ASSIGNMENT: Searching the material below, find each line that includes the word "mirror", and copy it.

DATA SHOWN:
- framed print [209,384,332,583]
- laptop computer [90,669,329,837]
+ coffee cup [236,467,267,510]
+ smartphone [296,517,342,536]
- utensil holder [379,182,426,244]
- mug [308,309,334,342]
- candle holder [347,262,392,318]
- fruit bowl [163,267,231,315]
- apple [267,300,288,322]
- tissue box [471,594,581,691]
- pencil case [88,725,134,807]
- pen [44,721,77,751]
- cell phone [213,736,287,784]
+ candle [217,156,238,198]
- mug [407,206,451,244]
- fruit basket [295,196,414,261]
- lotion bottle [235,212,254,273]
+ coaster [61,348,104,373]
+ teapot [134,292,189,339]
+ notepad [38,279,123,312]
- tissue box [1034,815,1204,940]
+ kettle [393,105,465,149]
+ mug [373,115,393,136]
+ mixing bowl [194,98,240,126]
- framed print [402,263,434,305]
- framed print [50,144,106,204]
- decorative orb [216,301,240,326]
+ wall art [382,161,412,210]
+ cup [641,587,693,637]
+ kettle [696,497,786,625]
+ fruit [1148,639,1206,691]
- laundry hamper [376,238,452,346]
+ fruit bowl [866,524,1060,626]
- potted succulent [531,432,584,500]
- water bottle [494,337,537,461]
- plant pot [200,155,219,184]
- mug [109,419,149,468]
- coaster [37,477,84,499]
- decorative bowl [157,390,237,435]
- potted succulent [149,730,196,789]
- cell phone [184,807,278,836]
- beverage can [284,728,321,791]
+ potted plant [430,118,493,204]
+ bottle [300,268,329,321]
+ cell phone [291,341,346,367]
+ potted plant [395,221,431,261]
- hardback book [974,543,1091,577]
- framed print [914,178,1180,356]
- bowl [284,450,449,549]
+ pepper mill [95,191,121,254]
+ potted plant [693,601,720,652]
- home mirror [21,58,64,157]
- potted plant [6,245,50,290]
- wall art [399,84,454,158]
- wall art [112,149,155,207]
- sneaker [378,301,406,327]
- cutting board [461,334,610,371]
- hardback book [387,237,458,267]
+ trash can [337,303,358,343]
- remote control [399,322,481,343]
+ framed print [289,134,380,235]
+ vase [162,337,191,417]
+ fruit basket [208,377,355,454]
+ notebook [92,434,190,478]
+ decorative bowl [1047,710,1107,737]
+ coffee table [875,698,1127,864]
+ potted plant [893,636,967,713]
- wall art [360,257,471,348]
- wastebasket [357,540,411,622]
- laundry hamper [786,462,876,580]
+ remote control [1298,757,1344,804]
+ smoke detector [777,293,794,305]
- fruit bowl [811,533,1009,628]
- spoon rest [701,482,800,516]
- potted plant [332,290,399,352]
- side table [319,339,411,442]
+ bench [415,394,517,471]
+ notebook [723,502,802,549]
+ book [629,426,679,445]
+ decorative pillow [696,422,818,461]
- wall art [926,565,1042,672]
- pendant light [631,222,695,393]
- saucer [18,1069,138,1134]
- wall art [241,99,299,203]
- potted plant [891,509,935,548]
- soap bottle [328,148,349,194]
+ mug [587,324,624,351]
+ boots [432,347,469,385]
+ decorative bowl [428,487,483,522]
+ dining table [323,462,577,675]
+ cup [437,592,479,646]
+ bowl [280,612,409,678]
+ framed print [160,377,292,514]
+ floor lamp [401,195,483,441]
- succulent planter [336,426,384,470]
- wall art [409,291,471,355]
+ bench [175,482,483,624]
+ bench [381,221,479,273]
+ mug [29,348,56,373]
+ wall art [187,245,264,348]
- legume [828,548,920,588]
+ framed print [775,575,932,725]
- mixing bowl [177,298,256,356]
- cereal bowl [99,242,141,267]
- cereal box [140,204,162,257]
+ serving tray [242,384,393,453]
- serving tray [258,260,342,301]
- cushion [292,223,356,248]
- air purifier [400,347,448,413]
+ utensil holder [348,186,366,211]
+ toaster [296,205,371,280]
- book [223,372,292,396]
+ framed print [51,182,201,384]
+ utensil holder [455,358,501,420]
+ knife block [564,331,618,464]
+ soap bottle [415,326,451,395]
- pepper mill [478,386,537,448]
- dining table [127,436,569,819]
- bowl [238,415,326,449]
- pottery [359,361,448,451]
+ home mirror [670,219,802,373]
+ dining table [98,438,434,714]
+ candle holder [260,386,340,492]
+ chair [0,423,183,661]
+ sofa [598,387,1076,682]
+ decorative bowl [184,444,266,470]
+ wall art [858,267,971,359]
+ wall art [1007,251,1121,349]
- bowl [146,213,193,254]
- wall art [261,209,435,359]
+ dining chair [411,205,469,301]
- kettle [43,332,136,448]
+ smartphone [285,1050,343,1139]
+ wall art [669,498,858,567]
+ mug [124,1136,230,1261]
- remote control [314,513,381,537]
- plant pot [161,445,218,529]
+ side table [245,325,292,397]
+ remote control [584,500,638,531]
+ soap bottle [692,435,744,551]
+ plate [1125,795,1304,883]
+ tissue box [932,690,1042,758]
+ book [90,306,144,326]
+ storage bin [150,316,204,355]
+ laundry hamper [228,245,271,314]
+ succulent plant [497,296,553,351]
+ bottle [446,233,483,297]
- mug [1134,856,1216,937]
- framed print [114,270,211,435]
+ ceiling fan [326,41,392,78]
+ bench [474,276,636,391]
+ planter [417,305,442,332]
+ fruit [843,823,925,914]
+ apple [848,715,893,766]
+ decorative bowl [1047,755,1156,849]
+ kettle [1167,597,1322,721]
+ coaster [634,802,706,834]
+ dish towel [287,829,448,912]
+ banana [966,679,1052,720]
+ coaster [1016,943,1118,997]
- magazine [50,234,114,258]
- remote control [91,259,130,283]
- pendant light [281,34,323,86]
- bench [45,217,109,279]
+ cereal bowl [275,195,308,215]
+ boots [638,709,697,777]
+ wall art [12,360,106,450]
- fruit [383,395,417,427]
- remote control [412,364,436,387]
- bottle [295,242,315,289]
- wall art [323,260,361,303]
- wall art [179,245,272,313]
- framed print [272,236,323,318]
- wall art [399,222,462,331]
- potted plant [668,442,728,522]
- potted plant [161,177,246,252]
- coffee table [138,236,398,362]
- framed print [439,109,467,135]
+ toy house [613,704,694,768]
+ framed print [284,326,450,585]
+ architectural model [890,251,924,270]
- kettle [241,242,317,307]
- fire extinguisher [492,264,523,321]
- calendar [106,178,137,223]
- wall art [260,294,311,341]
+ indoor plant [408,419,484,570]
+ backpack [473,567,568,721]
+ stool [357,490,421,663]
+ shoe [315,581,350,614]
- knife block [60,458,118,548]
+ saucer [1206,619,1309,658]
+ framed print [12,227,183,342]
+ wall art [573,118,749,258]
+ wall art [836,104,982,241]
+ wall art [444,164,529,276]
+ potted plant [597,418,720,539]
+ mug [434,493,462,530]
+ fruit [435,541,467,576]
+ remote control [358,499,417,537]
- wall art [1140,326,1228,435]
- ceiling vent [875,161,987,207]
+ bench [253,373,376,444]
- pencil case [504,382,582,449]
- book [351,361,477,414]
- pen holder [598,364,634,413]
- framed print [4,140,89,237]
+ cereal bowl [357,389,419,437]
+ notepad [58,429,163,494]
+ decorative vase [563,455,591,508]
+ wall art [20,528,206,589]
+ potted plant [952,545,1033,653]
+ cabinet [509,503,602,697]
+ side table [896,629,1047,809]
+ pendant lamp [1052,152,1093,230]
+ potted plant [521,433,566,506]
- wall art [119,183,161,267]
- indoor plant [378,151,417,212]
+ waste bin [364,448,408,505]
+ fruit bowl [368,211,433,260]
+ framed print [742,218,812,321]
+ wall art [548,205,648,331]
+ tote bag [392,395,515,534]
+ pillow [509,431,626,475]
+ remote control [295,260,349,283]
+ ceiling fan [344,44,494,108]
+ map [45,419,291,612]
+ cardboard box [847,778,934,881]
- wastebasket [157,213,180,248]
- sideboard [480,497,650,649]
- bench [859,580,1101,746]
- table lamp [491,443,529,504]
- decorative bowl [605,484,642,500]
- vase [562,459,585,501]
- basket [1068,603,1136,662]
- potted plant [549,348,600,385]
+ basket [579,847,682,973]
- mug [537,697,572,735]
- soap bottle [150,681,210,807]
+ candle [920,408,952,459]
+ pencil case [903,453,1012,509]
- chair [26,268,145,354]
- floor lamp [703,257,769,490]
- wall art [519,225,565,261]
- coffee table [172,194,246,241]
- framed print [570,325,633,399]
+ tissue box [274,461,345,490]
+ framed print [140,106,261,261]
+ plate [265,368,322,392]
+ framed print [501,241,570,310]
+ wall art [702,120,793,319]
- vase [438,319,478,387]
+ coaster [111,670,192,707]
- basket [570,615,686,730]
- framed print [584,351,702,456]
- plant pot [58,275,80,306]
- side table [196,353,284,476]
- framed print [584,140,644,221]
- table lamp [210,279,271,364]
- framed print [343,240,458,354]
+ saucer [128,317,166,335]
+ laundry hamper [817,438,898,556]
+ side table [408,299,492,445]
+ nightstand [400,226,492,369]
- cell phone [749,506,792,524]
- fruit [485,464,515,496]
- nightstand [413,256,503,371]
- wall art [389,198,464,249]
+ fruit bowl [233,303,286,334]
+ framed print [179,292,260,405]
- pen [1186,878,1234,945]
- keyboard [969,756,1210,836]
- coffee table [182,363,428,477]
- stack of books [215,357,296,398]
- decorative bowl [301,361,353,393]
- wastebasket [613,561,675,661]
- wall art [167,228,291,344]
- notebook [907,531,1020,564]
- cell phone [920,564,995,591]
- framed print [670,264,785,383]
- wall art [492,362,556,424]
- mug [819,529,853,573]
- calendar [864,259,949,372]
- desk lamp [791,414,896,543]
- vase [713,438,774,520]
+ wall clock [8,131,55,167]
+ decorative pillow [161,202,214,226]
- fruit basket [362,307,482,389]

COMPLETED TASK:
- home mirror [21,58,64,157]
+ home mirror [670,219,802,373]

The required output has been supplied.